Самая грустная улица

Встал тут где-то на улице неизвестного мне Блюхера, во дворике, потому что увидел лягушек: они прыгали так лениво и беззаботно. Радостно, может, даже. А я подумал: «Где же их водоём?» Домики здесь — двухэтажечки Ёси Железного, да храни его под земли и к небеси не поднеси. Может быть подвалы двухэтажечек — водоёмы, затопленные слезами неплательщиков или слезами дворников, утерявших надежду? Может, лужицы тут промеж гаражей растут, и в них плещутся всякие? Лягушки прыгали и еле слышно шлёпали лапками. А потом кто-то выключил фонари, и было, кажется, без пятнадцати четыре утра и тихо, и пошёл сразу дождь. Я задрал голову вверх: на посеревшем и посветлевшем от заутренней службы небе увидел парящих здоровых птиц, ястребов ли, орлов — не знаю. Потом увидел ещё, одного аиста, которого опознал сразу, потому что ни разу толком такого не видел до этого, и все они, видимо, лягушек целили, да думали как их делить. Было тихо.

Да как это так выходит, чтобы в городе столько лягушек, и не квакают? Уважают, видимо, чужой сон, или просто не пришло ещё время. Я сел на корточки, ближе к лягушке и решился поспрашивать: «Живёте тут? А как это так? Комфортно ли? И как соседи?». А лягушка не отвечает. И я подумал, что чужих, наверное, боится, ведь меня тоже учили с незнакомыми не говорить никогда, только плевать я хотел, и было это уже в, наверное, без минуты четыре утра, д-а-а. Я посмотрел вверх, а пернатые всё кружили и материли меня, скорее всего, по-птичьи, оттого, что мешаю их охоте и естественному ходу природы. А я смотрю и думаю: «Эх, ****ь, хитрюги — сверху на беззащитных кидаться...» Сторожить лягушек не стал и пошёл по дворикам дальше.

Во двориках диагоналями от подъездов людьми топтаны тропинки к хлебному ларьку — источнику жизни, а от ларька идёт какая куда, но никогда тропинка топтаная не замыкается кольцом или какой ещё фигурой с другой тропой. Всё уходит куда-то в бесконцовость и безызвестность, а люди, верно, назад от ларька ходят спиной вперёд. И вот, прогулявшись по топтаным, нарушив весь порядок, ритуал хождений по тропкам, обнаружил, что потерялся в каком-то дворике; и где их, лягушек искать, чтобы понять в каком я месте — неясно. И аистов, орлов-ястребов больше не вижу. Где Север, где Юг — непонятно. Замкнулся в этом дворе и, постояв немного, подумав на авось, выбрал направление. Пошёл дальше.

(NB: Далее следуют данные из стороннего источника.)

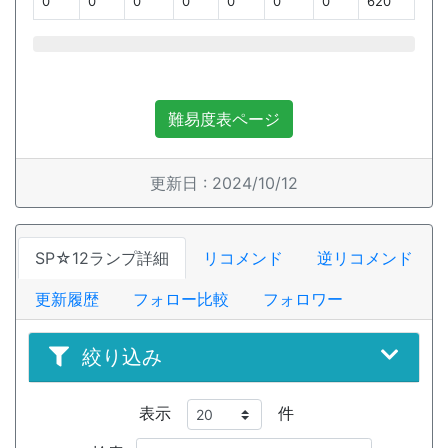
0
0
0
0
0
0
0
620
難易度表ページ
更新日 : 2024/10/12
SP☆12ランプ詳細
リコメンド
逆リコメンド
更新履歴
フォロー比較
フォロワー
絞り込み
表示
件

На лавочке трое поддатых мужчин прикорнули под дождиком, по-младенчески руки прижав к грудкам, а откуда-то кричат уже петухи о том, что пора просыпаться. Я подошёл к мужичкам, дёрнул одного за рукав. Тот не просыпается, спит дальше, а я: «Дядь, скажи, где Север. Где Юг, скажи, я потерялся». Дядя, не просыпаясь, дёрнул другого, другой — третьего, а третий, не открывая глаза, сказал: «Нех*й детям по утрам в таких ****ях шляться». А я ответил, что не ребёнок уже давно. Он, всё ещё не открывая глаза, сказал: «Ну дай тогда сигарету». Я дал, и мужик, наконец, открыл красные очи свои, оглядел меня, хмыкнул, сунул сигаретку в рот, послюнявил, поджёг спичками и затянулся, кашлянув. А потом спросил: «Чё надо?» Говорю: «Дядь, я потерялся. Смотрел на лягушек и птиц, пошёл по тропинкам и сам пропался. Дядь, скажи, где Север. Где Юг, скажи». Он посмотрел на меня, поднял вверх палец, потом коснулся им земли, поднял с неё пустую бутылку зелёную и посмотрел сквозь горлышко, как в телескоп, на небо. Говорит: «Звёзды не видно, уж светло, но сердце чует, что там, где чуть ярче свет пробивается, должна быть Полярная. Там — Север, а Юг — прямо напротив. Так чувствую пальцем». И указал мне на Юг. Я говорю: «Дядь, спасибо тебе от всей моей душеньки, дай тебе всего бог». Он кивнул и, улыбаясь, стал дальше курить, а пока курил — уснул пьяненький.

Вот так я и пошёл на Север и вышел куда надо. Шёл по шоссе и трассам, а новые аисты всё летали — искали лягушек, скорее всего.

Иду, и мне кажется, что так всё не бывает. Мимо сотен церквей, десятков хилых домиков, трёх школ, одной поликлиники, иду по вздутым дорогам тысячу лет и напеваю под нос «Хомбу» Лёньки Фёдорова.